(Dataset entries)
=-=-=-=-=

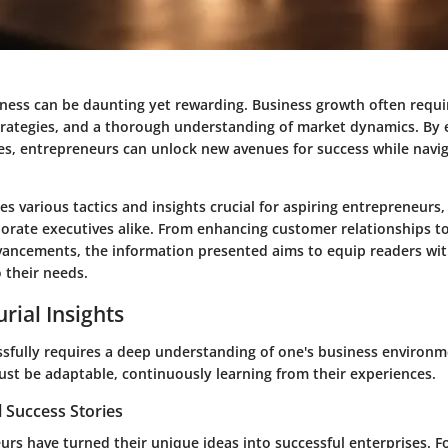
ness can be daunting yet rewarding. Business growth often requir
strategies, and a thorough understanding of market dynamics. By
ies, entrepreneurs can unlock new avenues for success while navi
es various tactics and insights crucial for aspiring entrepreneurs,
orate executives alike. From enhancing customer relationships t
vancements, the information presented aims to equip readers wit
o their needs.
rial Insights
sfully requires a deep understanding of one's business environm
st be adaptable, continuously learning from their experiences.
 Success Stories
rs have turned their unique ideas into successful enterprises. Fo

=-=-=-=-=

* [WORK INSTRUCTION]
In the records above, find every line containing the word "entrepreneurs" and show it.

* [ANSWER SPACE]
ies, entrepreneurs can unlock new avenues for success while navi
es various tactics and insights crucial for aspiring entrepreneurs,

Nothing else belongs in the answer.